YOUR OBJECTIVE:
From the records below, give the number of lines that contain the string "MountingHole", without any other text.

GIVEN ENTRIES:

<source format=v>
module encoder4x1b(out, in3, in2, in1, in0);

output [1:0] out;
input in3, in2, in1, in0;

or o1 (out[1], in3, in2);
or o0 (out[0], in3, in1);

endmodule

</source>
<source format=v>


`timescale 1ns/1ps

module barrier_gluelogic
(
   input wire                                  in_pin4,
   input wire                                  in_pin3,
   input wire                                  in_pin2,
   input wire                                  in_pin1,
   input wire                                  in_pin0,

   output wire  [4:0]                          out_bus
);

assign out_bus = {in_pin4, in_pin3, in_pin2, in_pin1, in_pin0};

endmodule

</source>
* * *
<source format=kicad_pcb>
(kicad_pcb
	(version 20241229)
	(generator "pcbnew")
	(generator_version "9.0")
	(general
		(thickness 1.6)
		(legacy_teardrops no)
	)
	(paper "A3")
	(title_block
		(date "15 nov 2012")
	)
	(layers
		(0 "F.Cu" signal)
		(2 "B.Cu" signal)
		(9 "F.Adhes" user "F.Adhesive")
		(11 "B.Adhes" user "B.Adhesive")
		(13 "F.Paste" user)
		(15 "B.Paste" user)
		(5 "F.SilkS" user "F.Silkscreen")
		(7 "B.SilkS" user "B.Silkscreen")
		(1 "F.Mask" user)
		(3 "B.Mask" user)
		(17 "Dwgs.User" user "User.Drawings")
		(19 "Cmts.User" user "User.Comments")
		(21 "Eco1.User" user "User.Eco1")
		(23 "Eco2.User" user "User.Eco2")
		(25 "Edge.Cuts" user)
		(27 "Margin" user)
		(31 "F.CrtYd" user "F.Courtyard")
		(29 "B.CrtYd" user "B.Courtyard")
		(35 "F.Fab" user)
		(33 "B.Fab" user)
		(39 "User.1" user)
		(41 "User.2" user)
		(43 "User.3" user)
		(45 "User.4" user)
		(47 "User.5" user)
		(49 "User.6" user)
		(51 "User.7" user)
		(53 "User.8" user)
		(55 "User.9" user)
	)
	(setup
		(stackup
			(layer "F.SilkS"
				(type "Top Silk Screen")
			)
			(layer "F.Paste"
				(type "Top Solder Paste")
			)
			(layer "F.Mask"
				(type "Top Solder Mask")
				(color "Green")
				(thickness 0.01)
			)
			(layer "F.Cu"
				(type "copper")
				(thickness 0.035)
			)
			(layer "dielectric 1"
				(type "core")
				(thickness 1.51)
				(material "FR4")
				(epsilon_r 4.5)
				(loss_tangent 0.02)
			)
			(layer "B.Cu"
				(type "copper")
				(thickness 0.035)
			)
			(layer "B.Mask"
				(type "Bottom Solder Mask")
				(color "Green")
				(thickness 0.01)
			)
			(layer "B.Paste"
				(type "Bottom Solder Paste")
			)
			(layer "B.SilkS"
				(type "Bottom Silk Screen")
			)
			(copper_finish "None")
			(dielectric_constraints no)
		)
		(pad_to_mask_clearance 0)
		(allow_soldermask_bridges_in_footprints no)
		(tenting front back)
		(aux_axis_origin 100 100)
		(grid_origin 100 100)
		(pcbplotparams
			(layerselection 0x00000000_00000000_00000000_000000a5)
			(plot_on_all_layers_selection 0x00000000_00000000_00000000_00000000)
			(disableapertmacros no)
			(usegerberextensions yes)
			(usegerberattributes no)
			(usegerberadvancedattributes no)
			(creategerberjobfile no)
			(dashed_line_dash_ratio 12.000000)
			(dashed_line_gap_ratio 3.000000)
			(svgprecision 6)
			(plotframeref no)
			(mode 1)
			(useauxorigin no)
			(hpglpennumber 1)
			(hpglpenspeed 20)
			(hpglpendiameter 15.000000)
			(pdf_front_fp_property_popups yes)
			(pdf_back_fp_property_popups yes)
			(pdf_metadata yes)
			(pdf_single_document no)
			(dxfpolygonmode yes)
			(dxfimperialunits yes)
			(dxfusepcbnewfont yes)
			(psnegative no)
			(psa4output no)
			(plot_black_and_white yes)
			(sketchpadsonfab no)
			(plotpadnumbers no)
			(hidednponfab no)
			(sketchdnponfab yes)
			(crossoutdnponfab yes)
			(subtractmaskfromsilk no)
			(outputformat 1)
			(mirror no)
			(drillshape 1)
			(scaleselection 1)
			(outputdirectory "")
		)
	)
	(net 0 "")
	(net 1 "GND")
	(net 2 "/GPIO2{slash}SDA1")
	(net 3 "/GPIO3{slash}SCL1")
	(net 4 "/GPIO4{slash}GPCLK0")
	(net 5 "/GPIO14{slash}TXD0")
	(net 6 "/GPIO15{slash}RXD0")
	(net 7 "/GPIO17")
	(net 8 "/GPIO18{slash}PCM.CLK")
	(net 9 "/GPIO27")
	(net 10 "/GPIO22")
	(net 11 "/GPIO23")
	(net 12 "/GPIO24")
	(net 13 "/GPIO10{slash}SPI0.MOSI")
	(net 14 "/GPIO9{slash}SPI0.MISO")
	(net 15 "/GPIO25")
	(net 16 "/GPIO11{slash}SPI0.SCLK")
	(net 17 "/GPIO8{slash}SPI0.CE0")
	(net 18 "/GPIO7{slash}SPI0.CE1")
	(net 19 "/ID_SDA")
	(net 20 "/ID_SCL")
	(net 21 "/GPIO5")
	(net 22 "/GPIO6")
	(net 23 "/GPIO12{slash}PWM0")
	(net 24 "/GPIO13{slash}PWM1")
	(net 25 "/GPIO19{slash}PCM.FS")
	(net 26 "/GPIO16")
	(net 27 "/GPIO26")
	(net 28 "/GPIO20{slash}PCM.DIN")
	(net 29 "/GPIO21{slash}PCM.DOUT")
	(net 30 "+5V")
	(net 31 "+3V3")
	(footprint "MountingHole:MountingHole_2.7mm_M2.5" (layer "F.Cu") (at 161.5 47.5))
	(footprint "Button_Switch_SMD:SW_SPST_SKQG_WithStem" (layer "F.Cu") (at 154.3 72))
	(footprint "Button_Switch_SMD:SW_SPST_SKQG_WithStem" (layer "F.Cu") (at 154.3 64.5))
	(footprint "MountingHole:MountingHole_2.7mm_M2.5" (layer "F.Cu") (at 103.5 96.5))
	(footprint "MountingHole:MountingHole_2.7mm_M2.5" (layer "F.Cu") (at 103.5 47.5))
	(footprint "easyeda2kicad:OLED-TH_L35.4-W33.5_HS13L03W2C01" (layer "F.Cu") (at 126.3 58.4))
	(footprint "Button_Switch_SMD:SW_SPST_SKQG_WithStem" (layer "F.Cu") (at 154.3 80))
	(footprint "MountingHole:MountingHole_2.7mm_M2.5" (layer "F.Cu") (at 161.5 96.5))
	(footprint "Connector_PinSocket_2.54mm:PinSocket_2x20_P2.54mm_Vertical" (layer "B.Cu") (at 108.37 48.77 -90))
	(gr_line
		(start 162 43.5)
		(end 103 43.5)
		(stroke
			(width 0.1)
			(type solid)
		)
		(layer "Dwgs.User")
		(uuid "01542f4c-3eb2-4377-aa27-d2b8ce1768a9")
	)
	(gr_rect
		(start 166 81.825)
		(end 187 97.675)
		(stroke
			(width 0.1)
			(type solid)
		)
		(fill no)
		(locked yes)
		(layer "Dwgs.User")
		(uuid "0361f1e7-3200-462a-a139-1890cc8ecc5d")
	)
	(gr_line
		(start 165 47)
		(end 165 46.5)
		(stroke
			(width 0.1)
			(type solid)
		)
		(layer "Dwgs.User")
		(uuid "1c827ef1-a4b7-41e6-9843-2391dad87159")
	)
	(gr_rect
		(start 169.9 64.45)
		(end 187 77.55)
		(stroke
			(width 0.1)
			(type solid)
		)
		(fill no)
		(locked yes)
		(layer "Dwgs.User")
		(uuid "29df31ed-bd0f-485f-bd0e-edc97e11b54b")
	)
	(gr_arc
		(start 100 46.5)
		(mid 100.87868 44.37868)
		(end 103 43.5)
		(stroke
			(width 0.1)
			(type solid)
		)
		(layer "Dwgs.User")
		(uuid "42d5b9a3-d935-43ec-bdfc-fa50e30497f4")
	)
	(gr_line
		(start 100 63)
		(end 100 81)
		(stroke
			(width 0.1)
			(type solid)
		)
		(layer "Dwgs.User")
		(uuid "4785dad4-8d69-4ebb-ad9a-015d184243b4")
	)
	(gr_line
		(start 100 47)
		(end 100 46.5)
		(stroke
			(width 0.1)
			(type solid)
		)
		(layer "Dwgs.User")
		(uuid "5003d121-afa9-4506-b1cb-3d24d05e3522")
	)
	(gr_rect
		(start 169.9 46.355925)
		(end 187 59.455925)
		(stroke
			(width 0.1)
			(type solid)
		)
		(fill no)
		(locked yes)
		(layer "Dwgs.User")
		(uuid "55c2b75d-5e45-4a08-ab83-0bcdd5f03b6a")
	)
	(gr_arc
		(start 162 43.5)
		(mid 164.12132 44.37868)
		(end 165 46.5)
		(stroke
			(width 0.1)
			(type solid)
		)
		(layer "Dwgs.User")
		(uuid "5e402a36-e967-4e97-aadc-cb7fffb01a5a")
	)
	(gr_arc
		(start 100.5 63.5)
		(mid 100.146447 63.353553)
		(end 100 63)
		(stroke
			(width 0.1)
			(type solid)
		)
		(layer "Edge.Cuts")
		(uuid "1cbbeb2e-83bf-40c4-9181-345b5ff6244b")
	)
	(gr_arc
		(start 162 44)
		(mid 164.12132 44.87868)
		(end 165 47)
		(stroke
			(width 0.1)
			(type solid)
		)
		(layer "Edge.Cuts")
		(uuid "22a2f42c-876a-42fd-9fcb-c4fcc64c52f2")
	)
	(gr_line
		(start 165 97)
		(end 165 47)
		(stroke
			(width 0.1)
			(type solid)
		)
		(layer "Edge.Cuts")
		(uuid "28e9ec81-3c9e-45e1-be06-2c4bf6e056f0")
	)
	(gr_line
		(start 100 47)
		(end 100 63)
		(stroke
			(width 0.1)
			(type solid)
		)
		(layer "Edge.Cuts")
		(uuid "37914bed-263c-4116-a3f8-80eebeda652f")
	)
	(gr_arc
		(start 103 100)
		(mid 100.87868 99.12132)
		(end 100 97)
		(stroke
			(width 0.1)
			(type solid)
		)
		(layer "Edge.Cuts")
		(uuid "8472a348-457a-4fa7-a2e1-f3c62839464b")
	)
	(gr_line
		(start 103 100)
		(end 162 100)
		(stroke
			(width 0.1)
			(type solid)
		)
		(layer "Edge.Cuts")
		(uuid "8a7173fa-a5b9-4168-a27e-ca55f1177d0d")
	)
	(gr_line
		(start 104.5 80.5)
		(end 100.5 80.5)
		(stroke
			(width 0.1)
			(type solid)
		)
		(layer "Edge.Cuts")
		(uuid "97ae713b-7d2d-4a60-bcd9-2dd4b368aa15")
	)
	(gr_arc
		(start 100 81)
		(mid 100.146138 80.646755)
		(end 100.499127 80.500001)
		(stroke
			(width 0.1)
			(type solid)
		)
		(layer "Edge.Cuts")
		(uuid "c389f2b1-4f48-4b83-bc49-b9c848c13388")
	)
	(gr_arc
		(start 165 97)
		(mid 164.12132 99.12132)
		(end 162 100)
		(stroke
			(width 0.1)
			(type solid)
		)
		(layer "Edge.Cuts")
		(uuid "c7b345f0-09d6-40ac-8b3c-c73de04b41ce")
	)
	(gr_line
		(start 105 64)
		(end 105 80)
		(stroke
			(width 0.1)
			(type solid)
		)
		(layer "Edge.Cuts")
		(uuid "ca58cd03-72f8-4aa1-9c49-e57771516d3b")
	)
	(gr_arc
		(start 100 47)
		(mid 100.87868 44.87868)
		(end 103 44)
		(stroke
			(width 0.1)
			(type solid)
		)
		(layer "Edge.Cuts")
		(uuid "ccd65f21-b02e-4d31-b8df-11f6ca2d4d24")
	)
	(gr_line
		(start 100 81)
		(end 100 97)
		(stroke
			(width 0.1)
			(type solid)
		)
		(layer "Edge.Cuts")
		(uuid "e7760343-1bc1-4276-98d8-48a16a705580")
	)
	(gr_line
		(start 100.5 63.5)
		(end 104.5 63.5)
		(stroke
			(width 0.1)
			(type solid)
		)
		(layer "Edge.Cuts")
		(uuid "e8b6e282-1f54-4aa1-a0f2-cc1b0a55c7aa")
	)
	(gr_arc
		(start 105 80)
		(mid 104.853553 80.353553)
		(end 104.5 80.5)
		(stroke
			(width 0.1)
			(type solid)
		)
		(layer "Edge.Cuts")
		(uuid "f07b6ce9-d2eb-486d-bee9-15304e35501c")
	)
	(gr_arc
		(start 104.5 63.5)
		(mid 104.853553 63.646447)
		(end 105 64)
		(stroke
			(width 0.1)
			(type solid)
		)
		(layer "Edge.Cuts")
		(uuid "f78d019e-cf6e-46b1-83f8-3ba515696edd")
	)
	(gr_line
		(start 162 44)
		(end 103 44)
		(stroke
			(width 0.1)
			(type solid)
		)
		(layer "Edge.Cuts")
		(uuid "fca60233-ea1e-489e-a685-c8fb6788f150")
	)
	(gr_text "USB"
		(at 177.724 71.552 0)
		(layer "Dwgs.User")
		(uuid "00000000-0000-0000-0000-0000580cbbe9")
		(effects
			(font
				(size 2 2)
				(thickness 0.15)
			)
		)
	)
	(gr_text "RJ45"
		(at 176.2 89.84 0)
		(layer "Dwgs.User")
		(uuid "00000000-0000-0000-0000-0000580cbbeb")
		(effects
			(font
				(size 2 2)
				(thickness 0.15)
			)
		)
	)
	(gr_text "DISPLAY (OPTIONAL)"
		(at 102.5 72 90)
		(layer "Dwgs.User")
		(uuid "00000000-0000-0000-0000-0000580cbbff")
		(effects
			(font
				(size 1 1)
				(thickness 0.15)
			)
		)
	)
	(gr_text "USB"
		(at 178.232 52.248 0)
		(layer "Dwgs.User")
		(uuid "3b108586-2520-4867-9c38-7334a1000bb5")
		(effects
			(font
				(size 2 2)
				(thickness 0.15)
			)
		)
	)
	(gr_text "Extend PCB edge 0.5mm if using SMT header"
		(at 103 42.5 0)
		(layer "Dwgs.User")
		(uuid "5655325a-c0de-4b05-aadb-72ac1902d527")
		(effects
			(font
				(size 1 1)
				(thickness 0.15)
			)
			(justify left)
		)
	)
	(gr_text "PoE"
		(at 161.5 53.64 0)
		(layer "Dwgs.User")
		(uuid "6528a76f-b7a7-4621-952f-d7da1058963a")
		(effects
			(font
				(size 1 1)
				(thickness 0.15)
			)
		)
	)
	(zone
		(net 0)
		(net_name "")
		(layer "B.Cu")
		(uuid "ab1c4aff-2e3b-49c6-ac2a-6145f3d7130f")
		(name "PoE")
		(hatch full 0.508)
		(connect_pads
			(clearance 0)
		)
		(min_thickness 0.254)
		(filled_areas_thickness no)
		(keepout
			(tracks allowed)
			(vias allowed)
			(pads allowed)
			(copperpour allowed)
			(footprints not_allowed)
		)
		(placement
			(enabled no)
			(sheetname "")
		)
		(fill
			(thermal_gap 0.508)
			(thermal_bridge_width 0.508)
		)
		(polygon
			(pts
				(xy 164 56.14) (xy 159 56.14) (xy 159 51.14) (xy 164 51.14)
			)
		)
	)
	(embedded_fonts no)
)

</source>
...
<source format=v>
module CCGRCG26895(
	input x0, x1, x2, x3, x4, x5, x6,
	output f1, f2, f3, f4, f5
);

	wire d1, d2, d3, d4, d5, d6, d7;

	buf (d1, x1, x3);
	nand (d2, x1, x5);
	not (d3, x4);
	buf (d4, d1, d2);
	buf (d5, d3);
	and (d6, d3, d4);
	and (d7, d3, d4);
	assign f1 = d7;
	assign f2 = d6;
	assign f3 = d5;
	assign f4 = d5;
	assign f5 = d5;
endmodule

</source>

REPLY TO THE EXERCISE:
4